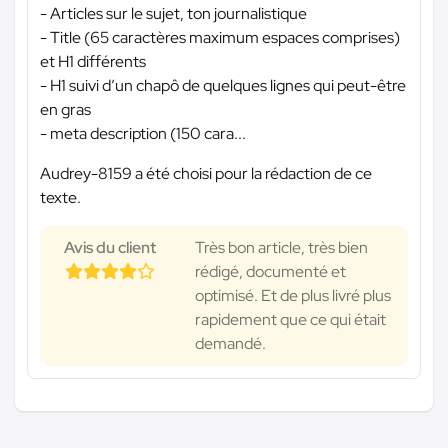
- Articles sur le sujet, ton journalistique
- Title (65 caractères maximum espaces comprises)
et H1 différents
- H1 suivi d’un chapô de quelques lignes qui peut-être
en gras
- meta description (150 cara...
Audrey-8159 a été choisi pour la rédaction de ce
texte.
Avis du client
Très bon article, très bien
rédigé, documenté et
optimisé. Et de plus livré plus
rapidement que ce qui était
demandé.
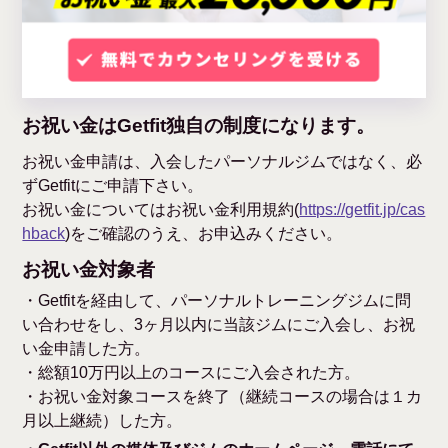
お祝い金はGetfit独自の制度になります。
お祝い金申請は、入会したパーソナルジムではなく、必
ずGetfitにご申請下さい。
お祝い金についてはお祝い金利用規約(
https://getfit.jp/cas
hback
)をご確認のうえ、お申込みください。
お祝い金対象者
・Getfitを経由して、パーソナルトレーニングジムに問
い合わせをし、3ヶ月以内に当該ジムにご入会し、お祝
い金申請した方。
・総額10万円以上のコースにご入会された方。
・お祝い金対象コースを終了（継続コースの場合は１カ
月以上継続）した方。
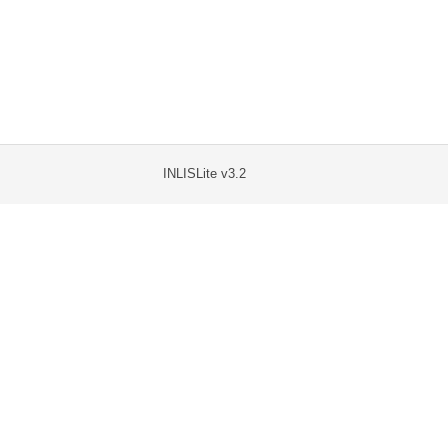
INLISLite v3.2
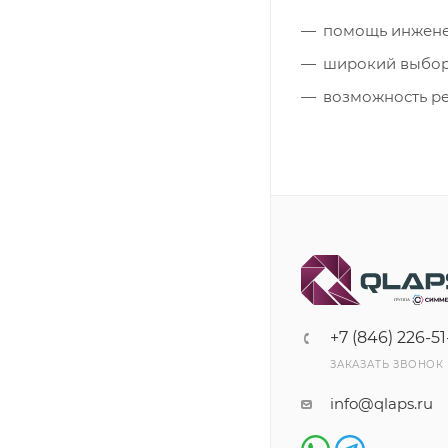
помощь инжене
широкий выбор 
возможность ре
+7 (846) 226-51
ЗАКАЗАТЬ ЗВОНОК
info@qlaps.ru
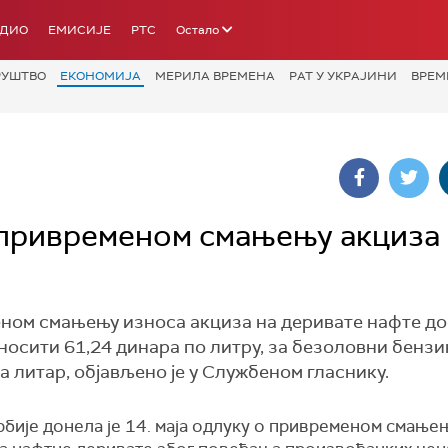
АДИО
ЕМИСИЈЕ
РТС
Остало
РУШТВО
ЕКОНОМИЈА
МЕРИЛА ВРЕМЕНА
РАТ У УКРАЈИНИ
ВРЕМ
 привременом смањењу акциза 
ном смањењу износа акциза на деривате нафте до 7
носити 61,24 динара по литру, за безоловни бензи
за литар, објављено је у Службеном гласнику.
бије донела је 14. маја одлуку о привременом смање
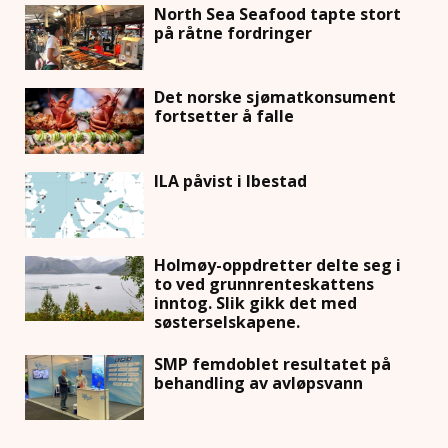
North Sea Seafood tapte stort
på råtne fordringer
Det norske sjømatkonsument
fortsetter å falle
ILA påvist i Ibestad
Holmøy-oppdretter delte seg i
to ved grunnrenteskattens
inntog. Slik gikk det med
søsterselskapene.
SMP femdoblet resultatet på
behandling av avløpsvann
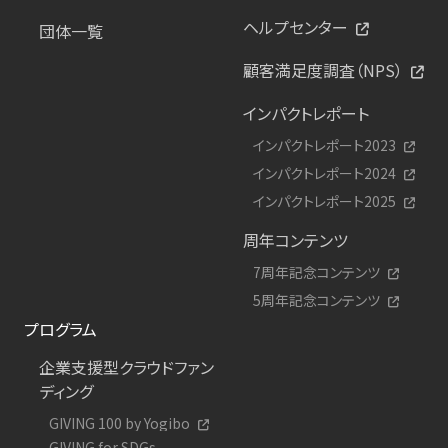
ヘルプセンター
団体一覧
顧客満足度調査（NPS）
インパクトレポート
インパクトレポート2023
インパクトレポート2024
インパクトレポート2025
周年コンテンツ
7周年記念コンテンツ
5周年記念コンテンツ
プログラム
企業支援型クラウドファン
ディング
GIVING 100 by Yogibo
GIVING for SDGs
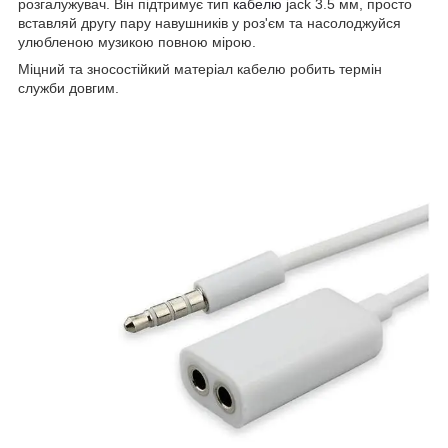
розгалужувач. Він підтримує тип
кабелю
jack 3.5 мм, просто
вставляй другу пару навушників у роз'єм та насолоджуйся
улюбленою музикою повною мірою.
Міцний та зносостійкий матеріал кабелю робить термін
служби довгим.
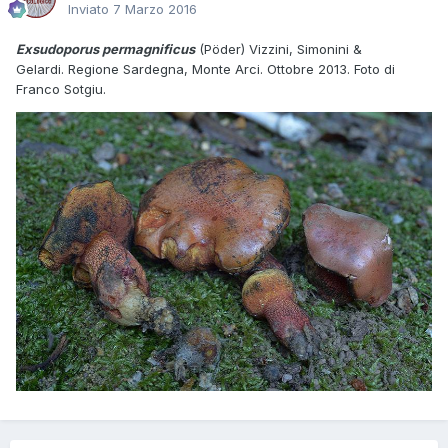
Inviato
7 Marzo 2016
Exsudoporus permagnificus
(Pöder) Vizzini, Simonini &
Gelardi. Regione Sardegna, Monte Arci. Ottobre 2013. Foto di
Franco Sotgiu.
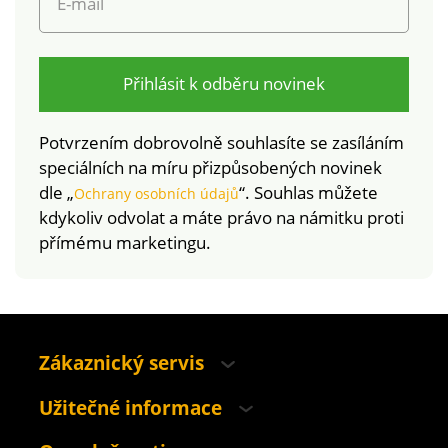
E-mail
Přihlásit k odběru novinek
Potvrzením dobrovolně souhlasíte se zasíláním
speciálních na míru přizpůsobených novinek
dle „
“. Souhlas můžete
Ochrany osobních údajů
kdykoliv odvolat a máte právo na námitku proti
přímému marketingu.
Zákaznický servis
Užitečné informace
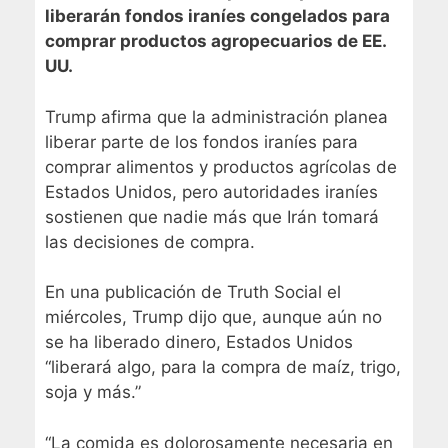
liberarán fondos iraníes congelados para
comprar productos agropecuarios de EE.
UU.
Trump afirma que la administración planea
liberar parte de los fondos iraníes para
comprar alimentos y productos agrícolas de
Estados Unidos, pero autoridades iraníes
sostienen que nadie más que Irán tomará
las decisiones de compra.
En una publicación de Truth Social el
miércoles, Trump dijo que, aunque aún no
se ha liberado dinero, Estados Unidos
“liberará algo, para la compra de maíz, trigo,
soja y más.”
“La comida es dolorosamente necesaria en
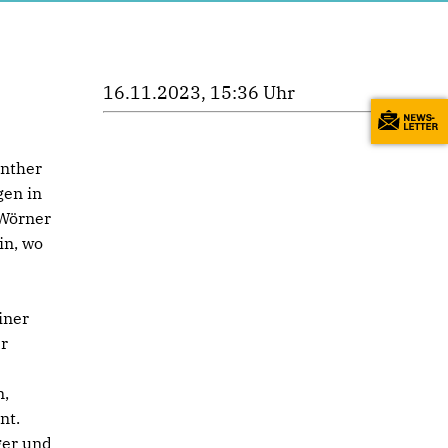
16.11.2023, 15:36 Uhr
ünther
gen in
 Wörner
in, wo
iner
er
n,
nt.
ger und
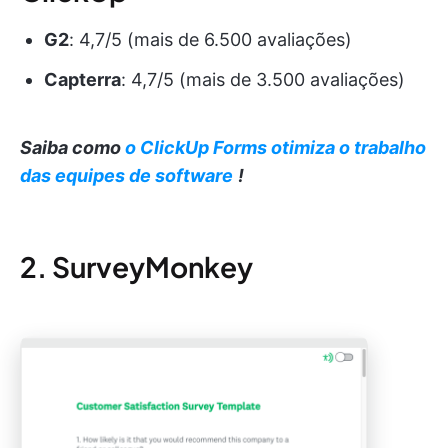
G2
: 4,7/5 (mais de 6.500 avaliações)
Capterra
: 4,7/5 (mais de 3.500 avaliações)
Saiba como
o ClickUp Forms otimiza o trabalho
das equipes de software
!
2. SurveyMonkey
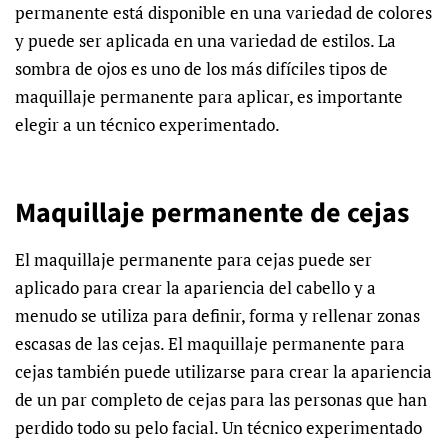
permanente está disponible en una variedad de colores
y puede ser aplicada en una variedad de estilos. La
sombra de ojos es uno de los más difíciles tipos de
maquillaje permanente para aplicar, es importante
elegir a un técnico experimentado.
Maquillaje permanente de cejas
El maquillaje permanente para cejas puede ser
aplicado para crear la apariencia del cabello y a
menudo se utiliza para definir, forma y rellenar zonas
escasas de las cejas. El maquillaje permanente para
cejas también puede utilizarse para crear la apariencia
de un par completo de cejas para las personas que han
perdido todo su pelo facial. Un técnico experimentado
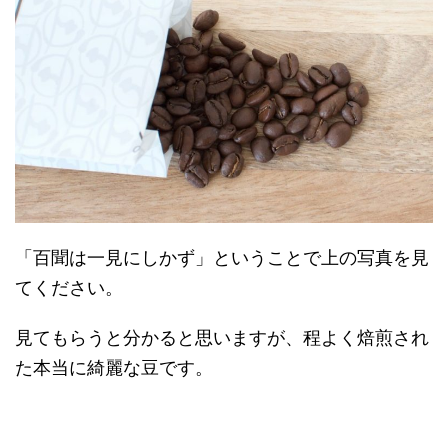
「百聞は一見にしかず」ということで上の写真を見
てください。
見てもらうと分かると思いますが、程よく焙煎され
た本当に綺麗な豆です。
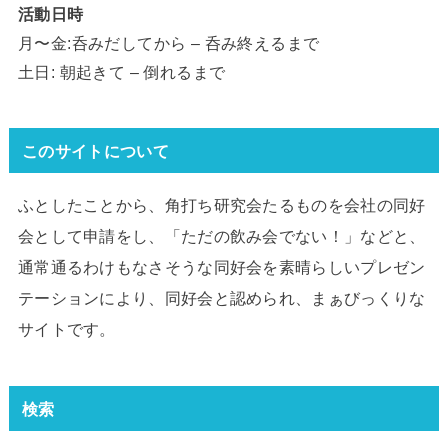
活動日時
月〜金:呑みだしてから – 呑み終えるまで
土日: 朝起きて – 倒れるまで
このサイトについて
ふとしたことから、角打ち研究会たるものを会社の同好
会として申請をし、「ただの飲み会でない！」などと、
通常通るわけもなさそうな同好会を素晴らしいプレゼン
テーションにより、同好会と認められ、まぁびっくりな
サイトです。
検索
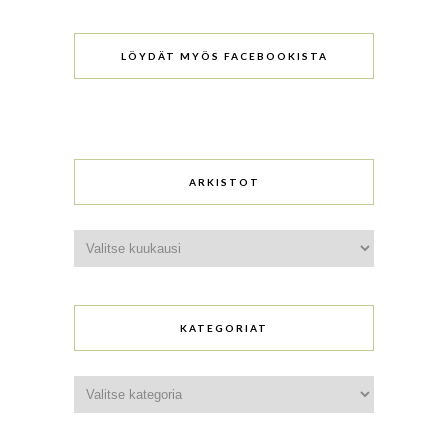
LÖYDÄT MYÖS FACEBOOKISTA
ARKISTOT
Arkistot
KATEGORIAT
Kategoriat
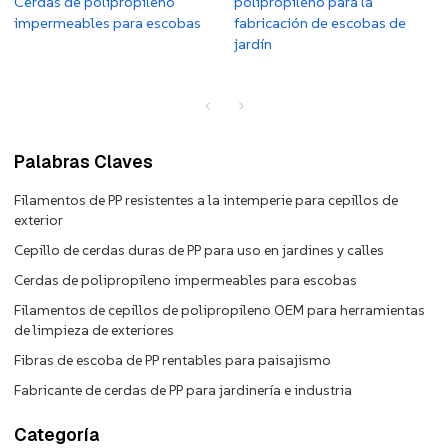
Cerdas de polipropileno
polipropileno para la
impermeables para escobas
fabricación de escobas de
jardín
Palabras Claves
Filamentos de PP resistentes a la intemperie para cepillos de
exterior
Cepillo de cerdas duras de PP para uso en jardines y calles
Cerdas de polipropileno impermeables para escobas
Filamentos de cepillos de polipropileno OEM para herramientas
de limpieza de exteriores
Fibras de escoba de PP rentables para paisajismo
Fabricante de cerdas de PP para jardinería e industria
Categoría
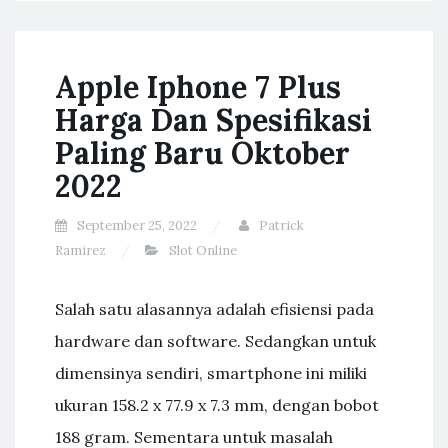
Apple Iphone 7 Plus
Harga Dan Spesifikasi
Paling Baru Oktober
2022
September 25, 2022
Patrick
Ramirez
Slot Online
Salah satu alasannya adalah efisiensi pada
hardware dan software. Sedangkan untuk
dimensinya sendiri, smartphone ini miliki
ukuran 158.2 x 77.9 x 7.3 mm, dengan bobot
188 gram. Sementara untuk masalah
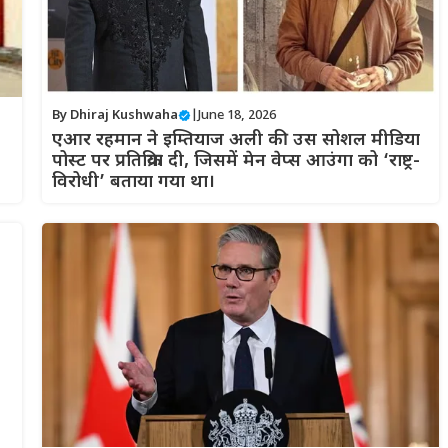
By
Dhiraj Kushwaha
|
June 18, 2026
एआर रहमान ने इम्तियाज अली की उस सोशल मीडिया
पोस्ट पर प्रतिक्रिया दी, जिसमें मेन वेप्स आउंगा को ‘राष्ट्र-
विरोधी’ बताया गया था।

_Job:_ Copy the text of every row above word for word, leaving out the pictures.

_Answer section:_
- Articles sur le sujet, ton journalistique
- Title (65 caractères maximum espaces comprises)
et H1 différents
- H1 suivi d’un chapô de quelques lignes qui peut-être
en gras
- meta description (150 cara...
Audrey-8159 a été choisi pour la rédaction de ce
texte.
Avis du client
Très bon article, très bien
rédigé, documenté et
optimisé. Et de plus livré plus
rapidement que ce qui était
demandé.
お祝い金はGetfit独自の制度になります。
お祝い金申請は、入会したパーソナルジムではなく、必
ずGetfitにご申請下さい。
お祝い金についてはお祝い金利用規約(
https://getfit.jp/cas
hback
)をご確認のうえ、お申込みください。
お祝い金対象者
・Getfitを経由して、パーソナルトレーニングジムに問
い合わせをし、3ヶ月以内に当該ジムにご入会し、お祝
い金申請した方。
・総額10万円以上のコースにご入会された方。
・お祝い金対象コースを終了（継続コースの場合は１カ
月以上継続）した方。
INLISLite v3.2
помощь инжене
широкий выбор 
возможность ре
+7 (846) 226-51
ЗАКАЗАТЬ ЗВОНОК
info@qlaps.ru
АДИО
ЕМИСИЈЕ
РТС
Остало
РУШТВО
ЕКОНОМИЈА
МЕРИЛА ВРЕМЕНА
РАТ У УКРАЈИНИ
ВРЕМ
 привременом смањењу акциза 
ном смањењу износа акциза на деривате нафте до 7
носити 61,24 динара по литру, за безоловни бензи
за литар, објављено је у Службеном гласнику.
бије донела је 14. маја одлуку о привременом смање
North Sea Seafood tapte stort
på råtne fordringer
Det norske sjømatkonsument
fortsetter å falle
ILA påvist i Ibestad
Holmøy-oppdretter delte seg i
to ved grunnrenteskattens
inntog. Slik gikk det med
søsterselskapene.
SMP femdoblet resultatet på
behandling av avløpsvann
ヘルプセンター
団体一覧
顧客満足度調査（NPS）
インパクトレポート
インパクトレポート2023
インパクトレポート2024
インパクトレポート2025
周年コンテンツ
7周年記念コンテンツ
5周年記念コンテンツ
プログラム
企業支援型クラウドファン
ディング
GIVING 100 by Yogibo
GIVING for SDGs
розгалужувач. Він підтримує тип
кабелю
jack 3.5 мм, просто
вставляй другу пару навушників у роз'єм та насолоджуйся
улюбленою музикою повною мірою.
Міцний та зносостійкий матеріал кабелю робить термін
служби довгим.
Inviato
7 Marzo 2016
Exsudoporus permagnificus
(Pöder) Vizzini, Simonini &
Gelardi. Regione Sardegna, Monte Arci. Ottobre 2013. Foto di
Franco Sotgiu.
E-mail
Přihlásit k odběru novinek
Potvrzením dobrovolně souhlasíte se zasíláním
speciálních na míru přizpůsobených novinek
dle „
“. Souhlas můžete
Ochrany osobních údajů
kdykoliv odvolat a máte právo na námitku proti
přímému marketingu.
Zákaznický servis
Užitečné informace
liberarán fondos iraníes congelados para
comprar productos agropecuarios de EE.
UU.
Trump afirma que la administración planea
liberar parte de los fondos iraníes para
comprar alimentos y productos agrícolas de
Estados Unidos, pero autoridades iraníes
sostienen que nadie más que Irán tomará
las decisiones de compra.
En una publicación de Truth Social el
miércoles, Trump dijo que, aunque aún no
se ha liberado dinero, Estados Unidos
“liberará algo, para la compra de maíz, trigo,
soja y más.”
“La comida es dolorosamente necesaria en
16.11.2023, 15:36 Uhr
ünther
gen in
 Wörner
in, wo
iner
er
n,
nt.
ger und
G2
: 4,7/5 (mais de 6.500 avaliações)
Capterra
: 4,7/5 (mais de 3.500 avaliações)
Saiba como
o ClickUp Forms otimiza o trabalho
das equipes de software
!
2. SurveyMonkey
permanente está disponible en una variedad de colores
y puede ser aplicada en una variedad de estilos. La
sombra de ojos es uno de los más difíciles tipos de
maquillaje permanente para aplicar, es importante
elegir a un técnico experimentado.
Maquillaje permanente de cejas
El maquillaje permanente para cejas puede ser
aplicado para crear la apariencia del cabello y a
menudo se utiliza para definir, forma y rellenar zonas
escasas de las cejas. El maquillaje permanente para
cejas también puede utilizarse para crear la apariencia
de un par completo de cejas para las personas que han
perdido todo su pelo facial. Un técnico experimentado
「百聞は一見にしかず」ということで上の写真を見
てください。
見てもらうと分かると思いますが、程よく焙煎され
た本当に綺麗な豆です。
活動日時
月〜金:呑みだしてから – 呑み終えるまで
土日: 朝起きて – 倒れるまで
このサイトについて
ふとしたことから、角打ち研究会たるものを会社の同好
会として申請をし、「ただの飲み会でない！」などと、
通常通るわけもなさそうな同好会を素晴らしいプレゼン
テーションにより、同好会と認められ、まぁびっくりな
サイトです。
検索
LÖYDÄT MYÖS FACEBOOKISTA
ARKISTOT
Arkistot
KATEGORIAT
Kategoriat
Cerdas de polipropileno
polipropileno para la
impermeables para escobas
fabricación de escobas de
jardín
Palabras Claves
Filamentos de PP resistentes a la intemperie para cepillos de
exterior
Cepillo de cerdas duras de PP para uso en jardines y calles
Cerdas de polipropileno impermeables para escobas
Filamentos de cepillos de polipropileno OEM para herramientas
de limpieza de exteriores
Fibras de escoba de PP rentables para paisajismo
Fabricante de cerdas de PP para jardinería e industria
Categoría
Apple Iphone 7 Plus
Harga Dan Spesifikasi
Paling Baru Oktober
2022
September 25, 2022
Patrick
Ramirez
Slot Online
Salah satu alasannya adalah efisiensi pada
hardware dan software. Sedangkan untuk
dimensinya sendiri, smartphone ini miliki
ukuran 158.2 x 77.9 x 7.3 mm, dengan bobot
188 gram. Sementara untuk masalah
By
Dhiraj Kushwaha
|
June 18, 2026
एआर रहमान ने इम्तियाज अली की उस सोशल मीडिया
पोस्ट पर प्रतिक्रिया दी, जिसमें मेन वेप्स आउंगा को ‘राष्ट्र-
विरोधी’ बताया गया था।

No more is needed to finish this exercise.